Não vou contar o filme, certo? Filme de suspense não se conta e a Caminhante me mataria.
Também não li a tal trilogia Millennium de Stieg Larsson e nem lerei. É um fenômeno de vendas e penso que não tenho tempo para coisas provavelmente perecíveis. Mas vi o filme e fiquei apaixonado pelas possibilidades da personagem Lisbeth Salander — protagonizada pela excelente Noomi Rapace — , a genial hacker que acompanha o jornalista Mikael Blomkvist (Michael Nyqvist) na sua tentativa de descobrir quem matou Harriet. É uma personagem muito moderna e sua postura expressa mais do que laudas ou manuais explicativos. Lisbeth é ressentida e agressiva, mas o que efetivamente interessa a mim é o fato de que ela se nega a falar de si. É um paradoxo, pois tudo o que há no filme é sua figura, de cuja biografia somos informados indiretamente. A montagem do quebra-cabeça Lisbeth Salander vai pouco a pouco tomando conta do filme. Sabemos pouco do jornalista (e nem nos interessa saber), ao passo que sabemos tudo a respeito de quem não fala nada. Mas acabo de descobrir que não sou nada original. Na Europa há até uma lisbethmania… Bem, voltemos a nosso tema.
Cheia de tatuagens e piercings — o nome do filme nos EUA é The Girl With the Dragon Tattoo — , Lisbeth Salander é a mais enigmática e clara personagem da trama. Trata-se de uma intensa punk revoltada, antissocial, com corpo de criança, teimosa e silenciosa. É estranho que alguns comentaristas tenham se atrapalhado e reclamado das cenas de entre Lisbeth e seu curador. Elas são absolutamente fundamentais para caracterizar a personagem da qual precisamos saber tudo, inclusive o motivo da curatela. Dona de um sentido de justiça primário, ela é um resultado muito caótico de nosso tempo e mais não devo dizer.
O filme é um charmoso Who done it? com todos os clichês habituais e um final alongado e desnecessário, porém demonstrativo de que a lentidão do cinema europeu pode não prejudicar uma narrativa deste gênero, ao contrário. Os homens que não amavam suas mulheres é muito europeu no tratamento e construção das personagens, apesar de tratar da violência, da corrupção e da indiferença, temas caros aos cinema americano. Longe das qualidades do filme de Antonioni, não há poucos ecos de Blow-up na trama. E mais não devo dizer. Um amigo que leu o livro ficou muito surpreso com a fidelidade deste ao livro. Mais um motivo para não lê-lo… E mais não devo dizer.

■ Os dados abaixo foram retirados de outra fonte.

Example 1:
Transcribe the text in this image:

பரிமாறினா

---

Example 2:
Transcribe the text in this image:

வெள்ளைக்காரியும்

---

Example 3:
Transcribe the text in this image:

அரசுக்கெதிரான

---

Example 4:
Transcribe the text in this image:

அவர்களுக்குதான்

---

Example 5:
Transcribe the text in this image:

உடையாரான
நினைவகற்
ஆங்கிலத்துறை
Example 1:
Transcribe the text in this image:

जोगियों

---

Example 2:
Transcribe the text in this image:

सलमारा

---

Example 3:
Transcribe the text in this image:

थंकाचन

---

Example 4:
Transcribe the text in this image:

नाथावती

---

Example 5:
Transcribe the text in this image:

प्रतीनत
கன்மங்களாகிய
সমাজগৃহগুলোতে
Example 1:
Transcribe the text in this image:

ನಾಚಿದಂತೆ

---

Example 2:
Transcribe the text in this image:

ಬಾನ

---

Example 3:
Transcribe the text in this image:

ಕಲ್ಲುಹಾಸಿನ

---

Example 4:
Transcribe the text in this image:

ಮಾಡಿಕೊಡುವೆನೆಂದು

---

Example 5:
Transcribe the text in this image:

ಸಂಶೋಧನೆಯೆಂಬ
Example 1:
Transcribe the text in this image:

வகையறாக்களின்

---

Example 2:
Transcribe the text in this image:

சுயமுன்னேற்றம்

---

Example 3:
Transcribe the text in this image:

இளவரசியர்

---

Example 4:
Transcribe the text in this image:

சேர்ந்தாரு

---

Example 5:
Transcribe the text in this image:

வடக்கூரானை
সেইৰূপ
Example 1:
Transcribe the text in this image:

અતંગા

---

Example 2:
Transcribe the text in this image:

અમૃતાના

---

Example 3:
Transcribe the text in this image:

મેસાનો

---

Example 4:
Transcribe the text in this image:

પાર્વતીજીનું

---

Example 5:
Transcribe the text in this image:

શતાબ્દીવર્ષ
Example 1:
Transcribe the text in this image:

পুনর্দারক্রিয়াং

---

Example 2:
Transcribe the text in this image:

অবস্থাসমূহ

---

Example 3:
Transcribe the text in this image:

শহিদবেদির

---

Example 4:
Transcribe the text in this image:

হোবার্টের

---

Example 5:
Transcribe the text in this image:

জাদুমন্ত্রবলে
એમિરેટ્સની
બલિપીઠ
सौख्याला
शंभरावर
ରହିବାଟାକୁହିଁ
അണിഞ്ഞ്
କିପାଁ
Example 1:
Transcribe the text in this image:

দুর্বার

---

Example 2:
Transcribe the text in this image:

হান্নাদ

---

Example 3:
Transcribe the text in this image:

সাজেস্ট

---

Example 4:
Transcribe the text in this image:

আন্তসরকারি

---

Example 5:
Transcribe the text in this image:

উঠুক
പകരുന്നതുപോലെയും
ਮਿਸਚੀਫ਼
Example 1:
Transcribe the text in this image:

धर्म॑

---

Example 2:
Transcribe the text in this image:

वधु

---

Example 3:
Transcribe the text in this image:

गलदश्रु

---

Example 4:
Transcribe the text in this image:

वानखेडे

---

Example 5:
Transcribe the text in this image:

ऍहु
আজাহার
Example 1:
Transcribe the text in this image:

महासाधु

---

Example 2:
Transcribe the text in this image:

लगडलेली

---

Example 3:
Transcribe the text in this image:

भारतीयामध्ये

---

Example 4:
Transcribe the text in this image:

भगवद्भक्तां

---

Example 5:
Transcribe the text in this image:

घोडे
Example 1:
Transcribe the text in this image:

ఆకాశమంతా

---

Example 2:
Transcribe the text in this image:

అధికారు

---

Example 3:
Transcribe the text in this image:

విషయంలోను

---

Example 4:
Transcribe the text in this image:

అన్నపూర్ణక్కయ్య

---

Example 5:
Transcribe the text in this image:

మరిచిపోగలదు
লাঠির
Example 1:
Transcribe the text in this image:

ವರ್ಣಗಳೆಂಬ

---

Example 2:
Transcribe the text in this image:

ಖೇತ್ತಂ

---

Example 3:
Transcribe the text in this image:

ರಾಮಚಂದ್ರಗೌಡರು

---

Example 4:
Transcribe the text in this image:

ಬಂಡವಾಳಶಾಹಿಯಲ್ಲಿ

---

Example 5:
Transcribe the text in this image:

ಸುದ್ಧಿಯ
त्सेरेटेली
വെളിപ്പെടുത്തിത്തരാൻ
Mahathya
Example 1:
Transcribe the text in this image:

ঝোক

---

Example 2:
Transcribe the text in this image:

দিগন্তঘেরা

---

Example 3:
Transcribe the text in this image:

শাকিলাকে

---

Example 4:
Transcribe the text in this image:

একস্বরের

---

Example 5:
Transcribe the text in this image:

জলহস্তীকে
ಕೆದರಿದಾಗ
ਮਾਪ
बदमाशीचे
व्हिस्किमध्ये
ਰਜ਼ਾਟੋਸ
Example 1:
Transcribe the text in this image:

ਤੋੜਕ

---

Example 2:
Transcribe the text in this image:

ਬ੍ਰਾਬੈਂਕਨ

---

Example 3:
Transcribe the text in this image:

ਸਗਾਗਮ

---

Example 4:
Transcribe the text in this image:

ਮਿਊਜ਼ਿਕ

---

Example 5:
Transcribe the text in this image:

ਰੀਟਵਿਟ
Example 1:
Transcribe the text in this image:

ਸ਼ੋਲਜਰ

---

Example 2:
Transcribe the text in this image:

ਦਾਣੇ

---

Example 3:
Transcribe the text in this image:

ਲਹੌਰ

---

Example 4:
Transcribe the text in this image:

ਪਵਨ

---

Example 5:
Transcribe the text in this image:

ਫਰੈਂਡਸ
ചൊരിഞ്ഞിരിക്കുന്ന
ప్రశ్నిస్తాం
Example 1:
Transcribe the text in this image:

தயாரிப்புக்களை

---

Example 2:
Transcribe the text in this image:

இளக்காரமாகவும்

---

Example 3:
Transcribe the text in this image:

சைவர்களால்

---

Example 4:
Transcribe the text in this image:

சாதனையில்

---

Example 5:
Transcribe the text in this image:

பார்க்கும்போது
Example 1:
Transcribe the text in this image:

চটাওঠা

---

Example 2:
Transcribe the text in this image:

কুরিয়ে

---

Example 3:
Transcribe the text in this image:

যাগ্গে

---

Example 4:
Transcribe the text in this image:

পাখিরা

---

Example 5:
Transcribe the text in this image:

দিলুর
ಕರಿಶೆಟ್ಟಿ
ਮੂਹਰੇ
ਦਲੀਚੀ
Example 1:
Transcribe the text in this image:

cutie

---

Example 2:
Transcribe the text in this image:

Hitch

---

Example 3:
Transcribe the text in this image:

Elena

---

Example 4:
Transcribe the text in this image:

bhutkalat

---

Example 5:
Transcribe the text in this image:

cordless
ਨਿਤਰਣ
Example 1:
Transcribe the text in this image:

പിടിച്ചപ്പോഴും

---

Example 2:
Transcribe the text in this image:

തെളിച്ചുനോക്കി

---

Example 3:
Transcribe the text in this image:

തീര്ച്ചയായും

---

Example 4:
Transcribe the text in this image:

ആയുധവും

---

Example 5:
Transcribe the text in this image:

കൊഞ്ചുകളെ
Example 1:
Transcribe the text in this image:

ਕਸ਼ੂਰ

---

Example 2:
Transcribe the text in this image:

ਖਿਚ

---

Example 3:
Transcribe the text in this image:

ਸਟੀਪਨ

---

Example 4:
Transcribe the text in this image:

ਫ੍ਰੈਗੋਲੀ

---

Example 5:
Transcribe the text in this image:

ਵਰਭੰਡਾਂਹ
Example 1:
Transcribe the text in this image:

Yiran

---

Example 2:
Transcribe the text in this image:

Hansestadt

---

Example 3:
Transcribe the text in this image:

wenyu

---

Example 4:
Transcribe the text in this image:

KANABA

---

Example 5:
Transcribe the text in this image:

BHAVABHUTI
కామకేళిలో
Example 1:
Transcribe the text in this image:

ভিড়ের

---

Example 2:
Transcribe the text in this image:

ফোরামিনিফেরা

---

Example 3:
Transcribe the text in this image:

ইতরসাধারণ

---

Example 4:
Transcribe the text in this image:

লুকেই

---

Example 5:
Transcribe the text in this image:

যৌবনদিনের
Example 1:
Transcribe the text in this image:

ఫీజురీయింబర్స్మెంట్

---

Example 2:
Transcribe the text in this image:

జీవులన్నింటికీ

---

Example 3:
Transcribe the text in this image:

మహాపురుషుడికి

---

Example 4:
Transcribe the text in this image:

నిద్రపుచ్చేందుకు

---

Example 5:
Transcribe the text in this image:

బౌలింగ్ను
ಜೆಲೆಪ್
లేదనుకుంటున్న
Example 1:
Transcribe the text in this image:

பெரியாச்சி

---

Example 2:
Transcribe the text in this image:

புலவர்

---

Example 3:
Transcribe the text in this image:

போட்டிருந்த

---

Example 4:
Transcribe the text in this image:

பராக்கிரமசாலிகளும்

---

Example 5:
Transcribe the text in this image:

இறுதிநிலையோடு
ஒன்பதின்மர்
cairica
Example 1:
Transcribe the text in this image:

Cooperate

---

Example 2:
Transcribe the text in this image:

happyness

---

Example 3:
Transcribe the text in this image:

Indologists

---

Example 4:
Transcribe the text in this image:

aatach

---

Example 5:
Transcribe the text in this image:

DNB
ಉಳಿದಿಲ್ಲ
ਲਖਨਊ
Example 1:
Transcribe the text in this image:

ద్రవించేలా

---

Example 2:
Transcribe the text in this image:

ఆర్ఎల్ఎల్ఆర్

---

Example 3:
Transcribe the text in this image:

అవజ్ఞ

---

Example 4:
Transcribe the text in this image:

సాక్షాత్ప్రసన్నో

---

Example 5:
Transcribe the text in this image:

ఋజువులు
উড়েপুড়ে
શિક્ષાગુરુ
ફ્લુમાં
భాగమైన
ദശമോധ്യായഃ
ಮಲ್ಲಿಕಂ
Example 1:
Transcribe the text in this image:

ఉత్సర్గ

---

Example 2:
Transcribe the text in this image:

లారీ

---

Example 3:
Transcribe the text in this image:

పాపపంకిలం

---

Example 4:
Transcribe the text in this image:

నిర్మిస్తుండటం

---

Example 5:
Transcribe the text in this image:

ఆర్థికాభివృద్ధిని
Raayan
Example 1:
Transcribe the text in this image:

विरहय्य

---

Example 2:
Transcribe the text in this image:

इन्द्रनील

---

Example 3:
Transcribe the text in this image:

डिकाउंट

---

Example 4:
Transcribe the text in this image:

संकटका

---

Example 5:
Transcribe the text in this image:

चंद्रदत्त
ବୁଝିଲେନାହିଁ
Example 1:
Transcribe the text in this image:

Obviamente, os estúdios de Hollywood já compraram os direitos de refilmagem. Leio que há uma verdadeira guerra pelo papel de Lisbeth: a atrizinha com cara de quem comeu e não gostou Kristen Stewart (de, argh, Crepúsculo), a bonitinha Ellen Page (de Juno) e a inglesa Carey Mulligan (de Educação) brigam pelo papel. Posso garantir desde já que nenhuma terá o impacto de Noomi Rapace pelo simples fato de que a qualidade da produção está no modo filmar e na postura daquele bando de europeus tranquilos e “educados”. E mais não devo dizer.